The biggest problem I can foresee for this game is the stigma surrounding the previous release, and the media’s inherent inability to approach something with fresh eyes devoid of whatever has gone before. To say that Two Worlds II is an improvement over Two Worlds would be doing it a gross disservice as it is more of a reinvention than an evolution, and should be treated as such, but the stigma may prevent it from being accepted at its full potential. Had I to personify Two Worlds II, I would liken it to Tom Hanks… from laughable humble beginnings as a stooge in some pretty dreadful comedies, his career evolved to the point where he was quoted as being one of the most influential actors in Hollywood and has scored a series of Oscar nominations and wins. He’s still Tom Hanks, but I’m sure most people will remember him as Forrest Gump than Alex Keaton’s drunken uncle Ned in Family Ties and so hopefully the gaming world will be able to do the same with Two Worlds II and remember it for being a fantastic game in its own right rather than just the follow up to the globally hated Two Worlds.Pros
- Excellent sense of humour, and very self referential at times.
- Huge map with so many places to explore.
- Addition of sailing opens up a new side to the game.
- Graphics are a huge improvement on the previous game.
- Intuitive crafting and spell casting system.
- Entire weapon set and apparel changes from a single d-pad click.
- The shimmering and lack of antialising or anisotropic filtering.
- Having to forfeit a regular weapon slot for a staff to perform spell casting.
- Enemies can sometimes get preoccupied jumping up and down in a corner, albeit rarely.
- Steep difficulty curve at the beginning.
- Glitched quest with "The Ghost's Toll" which prevents maxing out the achievement - please fix!!

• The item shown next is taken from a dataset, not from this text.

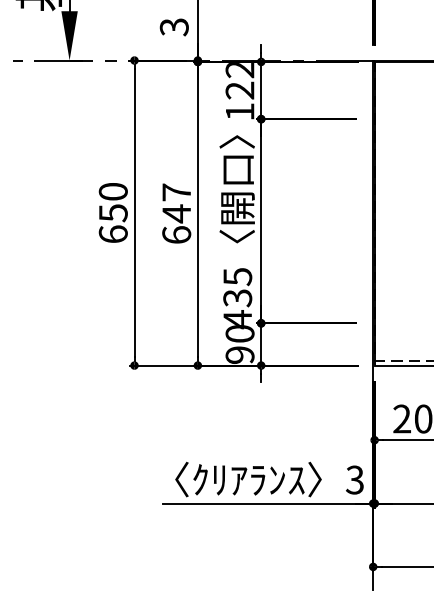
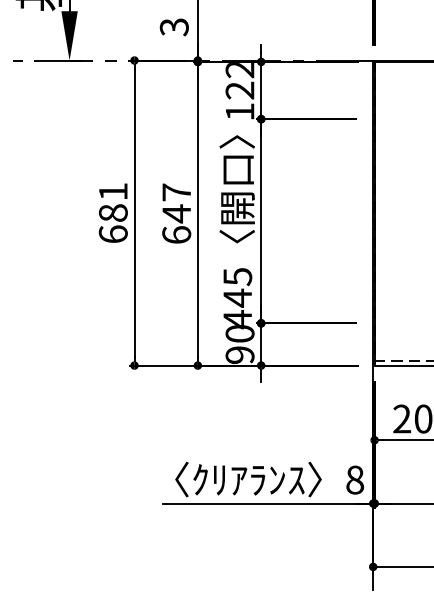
text at (112, 202): 650 -> 681
text at (237, 297): 435 -> 445
text at (355, 479): 3 -> 8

- Would have liked another twenty hours gameplay, and more random respawns considering there is no level cap
Two Worlds II is, in a nutshell, everything that Two Worlds could only ever have dreamed of being. It is less about running around as an errand boy and more an entertaining journey through Antaloor with side quests thrown in along the way to give you something to do on your travels. The voice acting and dialogue have enough cheese to remind you that it IS a Two Worlds game but are executed in such a way that you're not distracted by them at any point. As a lover of Two Worlds and someone who championed it when all around where throwing it on the funeral pyre, it was always at the back of my mind that Two Worlds II would be full of Molyneux hype and very little substance to back it up when it came to getting hands on... but that wasn't the case. Instead, I've been treated to almost eighty hours of enjoyable role playing action and an immersive and touching story line... and that's not counting the forty or so hours spent in various multiplayer modes. Two Worlds II is, in my opinion, well worth the wait and the best RPG I've played since Oblivion.